The bob of a simple pendulum having length ' \(\ell\) ' is displaced from its equilibrium position by an angle of \(\theta\) and released. If the velocity of the bob, while passing through its equilibrium position is \(\mathrm{v}\), then \(\mathrm{v}=\ldots \ldots \ldots\) (A) \(\sqrt{\\{2 g \ell(1-\cos \theta)\\}}\) (B) \(\sqrt{\\{2 g \ell(1+\sin \theta)\\}}\) (C) \(\sqrt{\\{2 g \ell(1-\sin \theta)\\}}\) (D) \(\sqrt{\\{2 g \ell(1+\cos \theta)\\}}\)

Short answer

The short answer is: \(v = \sqrt{2gl(1-\cos \theta)}\).

Step-by-step solution

STEP 1: Identify the initial and final points

In this situation, we will consider two points: - Initial point: when the pendulum is released from an angle of θ with respect to vertical. - Final point: when the pendulum passes through its equilibrium position (vertical).

STEP 2: Calculate the initial potential and kinetic energy

Initially, the bob is at an angle θ and at rest (with an initial velocity of 0). So, the initial kinetic energy is zero. We need to find the initial potential energy.
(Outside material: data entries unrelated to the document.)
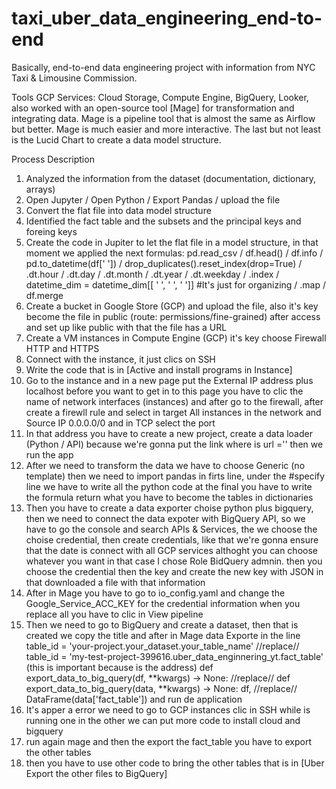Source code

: # taxi_uber_data_engineering_end-to-end
Basically, end-to-end data engineering project with information from NYC Taxi &amp; Limousine Commission. 

Tools 
GCP Services: Cloud Storage, Compute Engine, BigQuery, Looker, also worked with an open-source tool [Mage] for transformation and integrating data. Mage is a pipeline tool that is almost the same as Airflow but better. Mage is much easier and more interactive. The last but not least is the Lucid Chart to create a data model structure. 

Process Description
01) Analyzed the information from the dataset (documentation, dictionary, arrays)
02) Open Jupyter / Open Python / Export Pandas / upload the file
03)  Convert the flat file into data model structure
04) Identified the fact table and the subsets and the principal keys and foreing keys
05) Create the code in Jupiter to let the flat file in a model structure, in that moment we applied the next formulas: pd.read_csv  / df.head() / df.info  / pd.to_datetime(df[' ']) / drop_duplicates().reset_index(drop=True) / .dt.hour / .dt.day / .dt.month / .dt.year / .dt.weekday / .index / datetime_dim = datetime_dim[[ ' ', ' ', ' ']] #It's just for organizing / .map /  df.merge
06) Create a bucket in Google Store (GCP) and upload the file, also it's key become the file in public (route: permissions/fine-grained) after access and set up like public with that the file has a URL
07) Create a VM instances in Compute Engine (GCP) it's key choose Firewall HTTP and HTTPS
08) Connect with the instance, it just clics on SSH
09) Write the code that is in [Active and install programs in Instance]
10) Go to the instance and in a new page put the External IP address plus localhost before you want to get in to this page you have to clic the name of network interfaces (instances) and after go to the firewall, after create a firewll rule and select in target All instances in the network and Source IP 0.0.0.0/0 and in TCP select the port 
11) In that address you have to create a new project, create a data loader (Python / API) because we're gonna put the link where is url ='' then we run the app
12) After we need to transform the data we have to choose Generic (no template) then we need to import pandas in firts line, under the #specify line we have to write all the python code at the final you have to write the formula return what you have to become the tables in dictionaries 
13) Then you have to create a data exporter choise python plus bigquery, then we need to connect the data expoter with BigQuery API, so we have to go the console and search APIs & Services, the we choose the choise credential, then create credentials, like that we're gonna ensure that the date is connect with all GCP services althoght you can choose whatever you want in that case I chose Role BidQuery admnin. then you choose the credential then the key and create the new key with JSON in that downloaded a file with that information  
14) After in Mage you have to go to io_config.yaml and change the Google_Service_ACC_KEY for the credential information when you replace all you have to clic in View pipeline 
15) Then we need to go to BigQuery and create a dataset, then that is created we copy the title and after in Mage data Exporte in the line  
table_id = 'your-project.your_dataset.your_table_name' //replace// table_id = 'my-test-project-399616.uber_data_enginnering_yt.fact_table' (this is important because is the address)
def export_data_to_big_query(df, **kwargs) -> None: //replace// def export_data_to_big_query(data, **kwargs) -> None:
df, //replace// DataFrame(data['fact_table'])
and run de application
16) It's apper a error we need to go to GCP instances clic in SSH while is running one in the other we can put more code to install cloud and bigquery
17) run again mage and then the export the fact_table you have to export the other tables 
18) then you have to use other code to bring the other tables that is in [Uber Export the other files to BigQuery]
As the bob is raised by a vertical height of \((l-l\cos \theta)\), the initial potential energy is: \[PE_{i}=mgh=mgl(1-\cos \theta)\]

STEP 3: Calculate the final potential and kinetic energy

As the pendulum passes through its equilibrium position, its gravitational potential energy becomes zero. We need to find the final kinetic energy, which is given by: \[ KE_{f} = \frac{1}{2}mv^2\]

STEP 4: Use the conservation of energy principle

According to the conservation of mechanical energy: \[ PE_{i} + KE_{i} = PE_{f} + KE_{f}\] Since \(PE_{i} = mgl(1-\cos \theta)\), \(KE_{i} = 0\), \(PE_{f} = 0\), and \(KE_{f} = \frac{1}{2}mv^2\), the equation becomes: \[mgl(1-\cos \theta) = \frac{1}{2}mv^2\]

STEP 5: Solve the equation and find the velocity

Now, we need to solve the equation for the velocity 'v': \[v^2 = 2gl(1-\cos \theta)\] Taking the square root of both sides, we get: \[v = \sqrt{2gl(1-\cos \theta)}\] Comparing the expression for velocity with the given options, we can conclude that the correct answer is: (A) \(v = \sqrt{\\{2 g \ell(1-\cos \theta)\\}}\)